The 29-year-old forward sat down with David Amber ahead of the contest and reflected on his time as a Maple Leaf.

He provided an honest answer to every question about his tenure in Toronto, including revealing details about the impersonal way he found out he was traded to Colorado.

“I felt like I deserved a little bit better after 10 years. Maybe a face-to-face conversation or something,” Kadri said.

On July 1, Kadri and defenceman Calle Rosen became members of the Avalanche, with forward Alexander Kerfoot and defenceman Tyson Barrie heading to the Leafs.

Always involved in trade speculation, — especially following Toronto’s acquisition of John Tavares — Kadri reportedly denied a move that would have sent him to the Calgary Flames.

Since the forward’s current contract includes a no-trade clause, he was able to supply the Leafs with a no-trade list and Calgary was one of the teams on it.

Despite this fact, the proposition of playing with the Flames still lead the forward to seriously pause and think.

“It was actually very close,” Kadri said of considering a move to Calgary. “They put a good pitch together and even though they were on the no-trade list, it was very tempting from a hockey standpoint. Obviously, I nixed the trade in hopes I was going to stay a Maple Leaf. That was kind of where my heart was, and next thing you know, I’m in Denver.”

The seventh-overall pick in 2009, Kadri had spent his entire career with the Leafs before the trade. He made it clear that Toronto was where he wanted to spend the majority of his career.

But consecutive first-round playoff exits meant that there was some change needed — especially since Kadri played himself out of the 2019 series against the Boston Bruins after doing the exact same in 2018.

Last postseason, he was suspended five games for a dangerous cross-check on forward Jake DeBrusk, adding fuel for the trade rumours to continue.

Kadri feels that this suspension was a major reason why the trade eventually happened.

“Obviously it had something to do with it,” he said. “It was a tough lesson learned. Looking back on it, I wish my career with Toronto had not have come to that sort of ending. I wish it ended on better terms, but it was obviously a stupid decision that I didn’t expect to turn out the way it did. And that’s something that I just have to live with.”

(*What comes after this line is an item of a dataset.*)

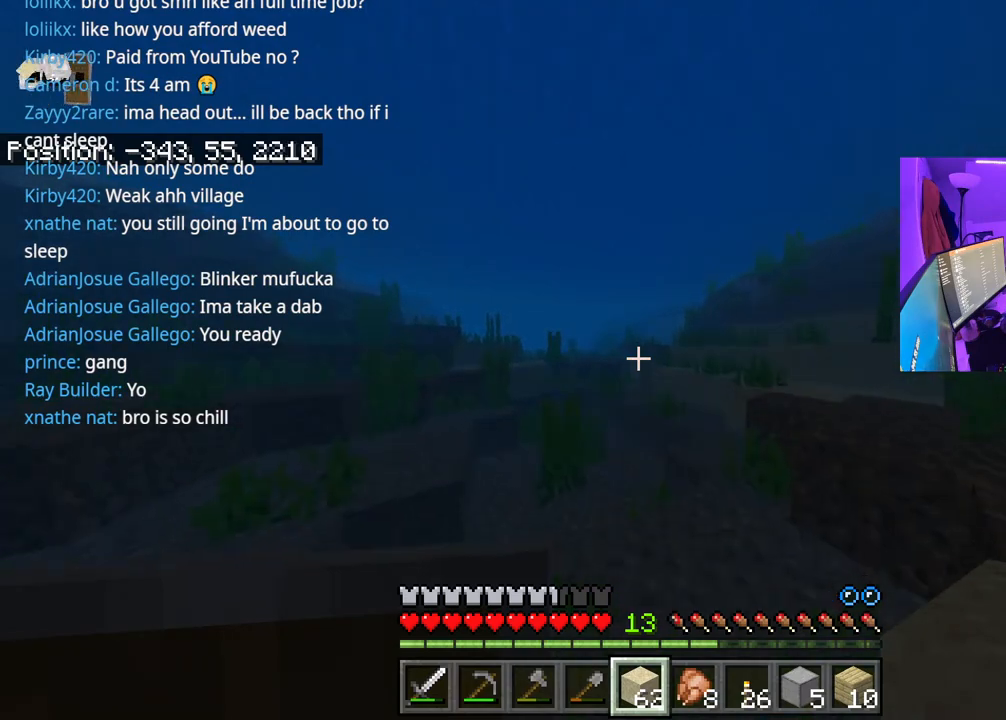
{"buttons": ["A"], "left_stick": "up", "right_stick": "center", "events": []}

After the eventual Game 7 loss, blame was laid on Kadri’s suspension and he’s aware of the theory that the Maple Leafs would have reached the second round if he was involved.

“I’m going to have to agree, I was playing well. I thought I was playing some of my best hockey in that series,” Kadri said.

“I did some stupid things, in terms of on the ice, that I wish I could take back. And I really wish I had a shot at redemption, but the fact of the matter was, I wasn’t given that chance. I can constantly say how grateful and thankful I am that the city of Toronto embraced my culture and who I was, and the type of player I was. That’s something I’ll never forget.”

Beyond the regret, Kadri understands why the trade was made from a management point of view, but it hasn’t detracted from his confidence in himself.

“The players they traded for, Kerfoot and Barrie, those are great players, and I would love to have those guys on my team,” Kadri said.

“But I’d also like to have a guy like myself on my team as well.”

There is no denying that this trade will be debated for years to come. Giving up a well-rounded player like Kadri for some positional need was the basic understanding when the trade was made and this narrative has been maintained through a quarter of the season.

Ahead of the first matchup since the deal, the decade-long Maple Leaf was excited to face his former team.

“I’m going to be fired up for it,” Kadri said. “I know a lot of guys on that team, so I think once the puck drops, I’m going to have to play my game regardless of who it is.

“Certainly going to be a bizarre feeling.”

Prior to Saturday’s contest, Kadri had seven goals and 15 points through 22 games.